Excerpted passage —
++++++++

Linear-quadratic systems are systems of equations where one equation is quadratic, and the other is linear. And just like with parabolas and the $x$-axis, there can two, one, or no real solutions.

Shockingly, the addition of a quadratic to what you know about systems doesn’t make anything more complicated. Depending on how the system is given to you, either substitute or eliminate through subtraction.

Here’s the first example from the book, which is set up for substitution.

\[\left\{\begin{aligned} &y=3x^2 + 3x -5 \\ &2x-y=3 \end{aligned}\right.\] \[\begin{align*} 2x - (3x^2 + 3x -5) &= 3 \\ -3x^2 - x + 5 &= 3 \\ 3x^2 + x -2 &= 0 \end{align*}\]

And you just have another quadratic. You can pick your poison at this point. Factor if you can, and if not complete the square or use the quadratic formula.

For completeness, here’s one where elimination is ideal.

\[\left\{\begin{aligned} y &= x^2 + 9x - 5 \\ y &= 4 - 3x \end{aligned}\right.\]

You might want to rewrite it so things are aligned.

++++++++

Dataset section —
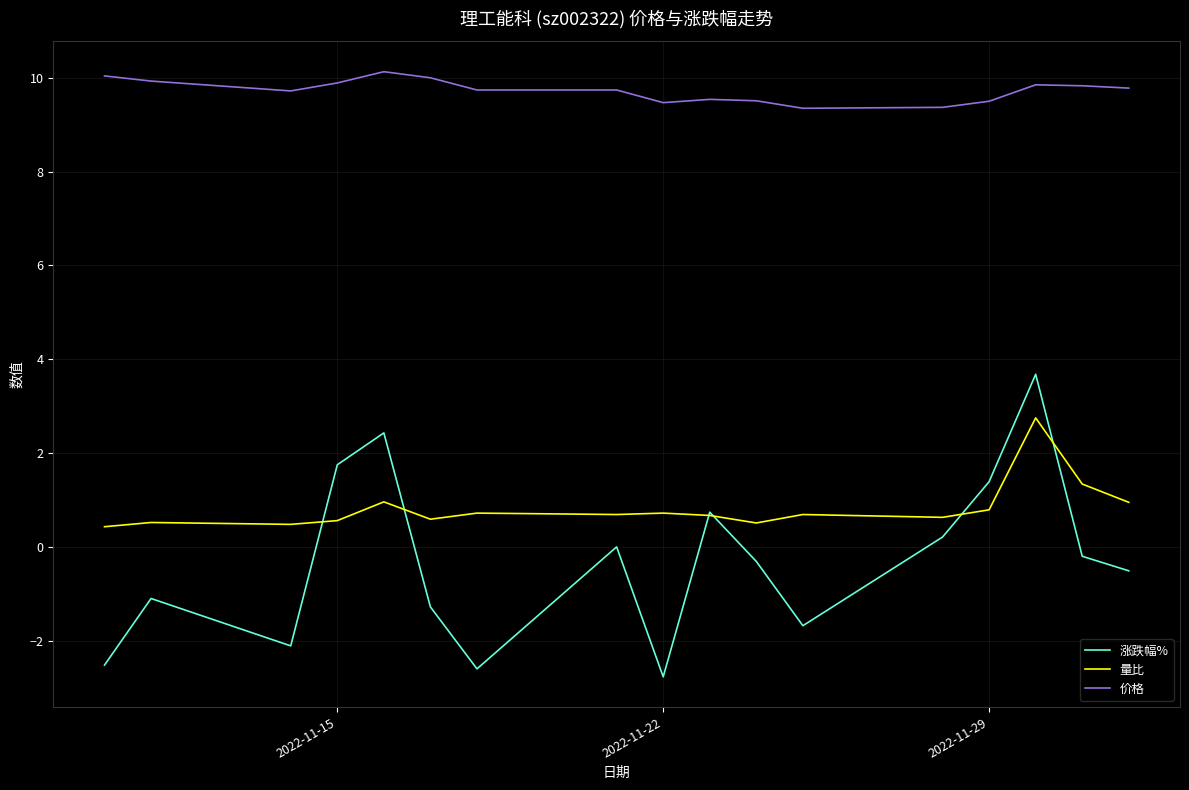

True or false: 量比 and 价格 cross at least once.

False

++++++++

What to produce — Reproduce the passage on linear-quadratic systems word for word between "Linear-quadratic systems are" and "no real solutions.", inclusive. The lines above were drawn from a different source than the passage on linear-quadratic systems.

Finished task —
Linear-quadratic systems are systems of equations where one equation is quadratic, and the other is linear. And just like with parabolas and the $x$-axis, there can two, one, or no real solutions.